[Camera settings data]
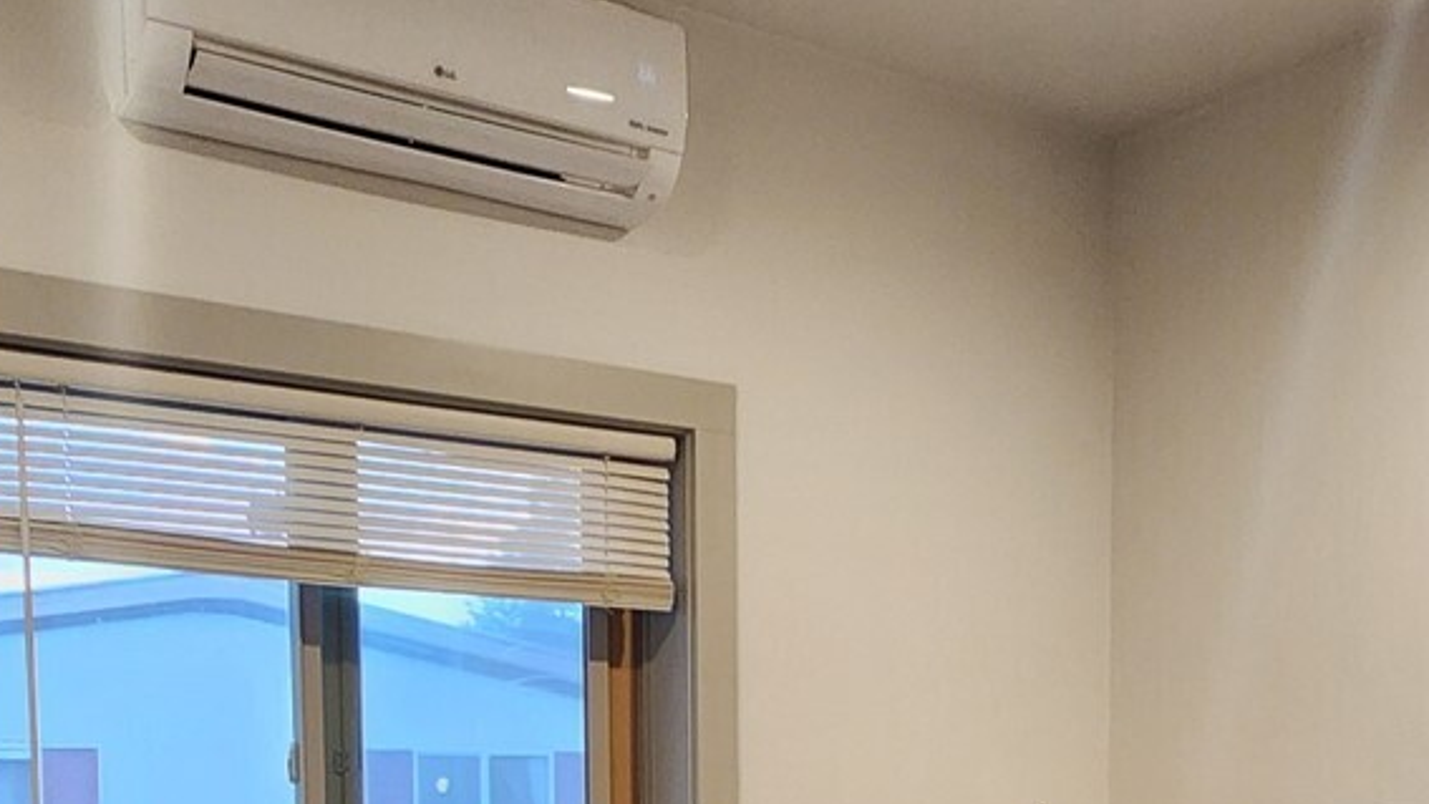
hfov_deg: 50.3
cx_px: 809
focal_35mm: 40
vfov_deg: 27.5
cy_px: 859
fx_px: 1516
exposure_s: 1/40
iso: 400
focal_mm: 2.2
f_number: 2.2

==

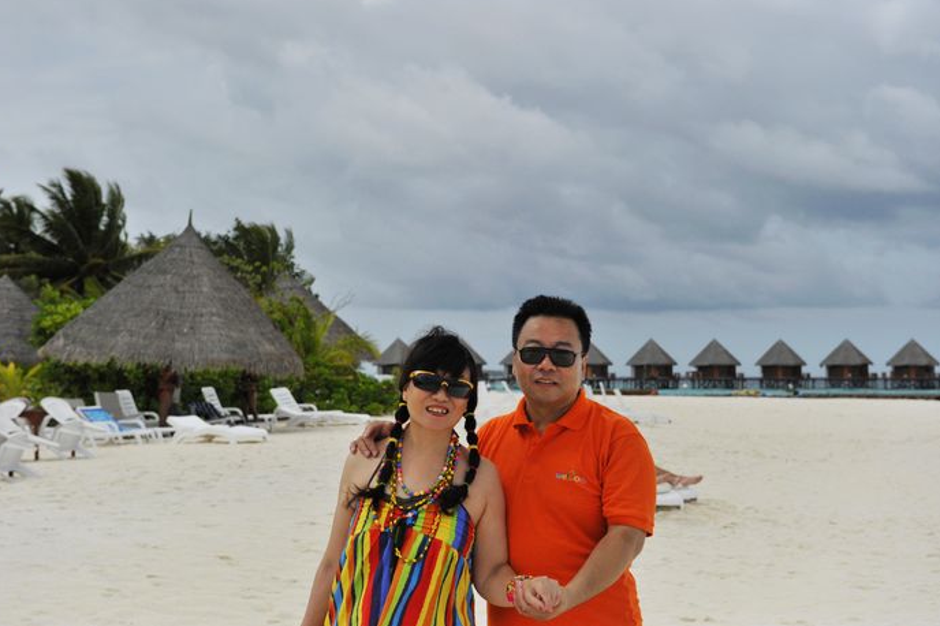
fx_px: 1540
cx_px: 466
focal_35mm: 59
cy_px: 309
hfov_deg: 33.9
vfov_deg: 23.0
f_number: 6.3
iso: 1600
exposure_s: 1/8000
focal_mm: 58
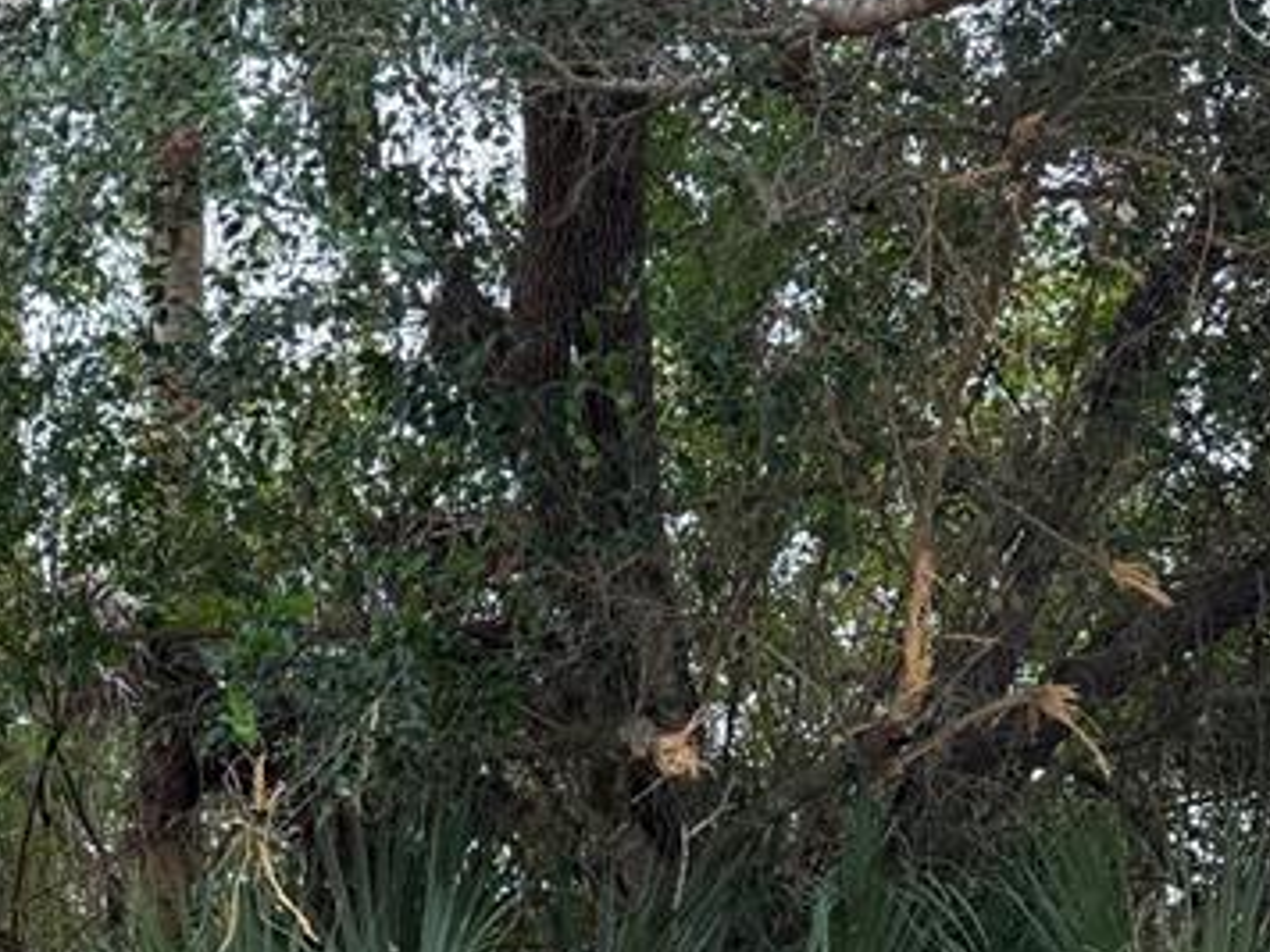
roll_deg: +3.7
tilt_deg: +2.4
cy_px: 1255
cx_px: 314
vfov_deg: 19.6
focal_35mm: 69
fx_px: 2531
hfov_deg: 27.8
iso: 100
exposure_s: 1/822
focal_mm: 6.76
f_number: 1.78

# Your objective
Set the pictures aside and reproduce exactly the lines above, from the line holding "focal_mm: 58" through the line holding "f_number: 1.78", both included, with nothing else.

# Solved exercise
focal_mm: 58
roll_deg: +3.7
tilt_deg: +2.4
cy_px: 1255
cx_px: 314
vfov_deg: 19.6
focal_35mm: 69
fx_px: 2531
hfov_deg: 27.8
iso: 100
exposure_s: 1/822
focal_mm: 6.76
f_number: 1.78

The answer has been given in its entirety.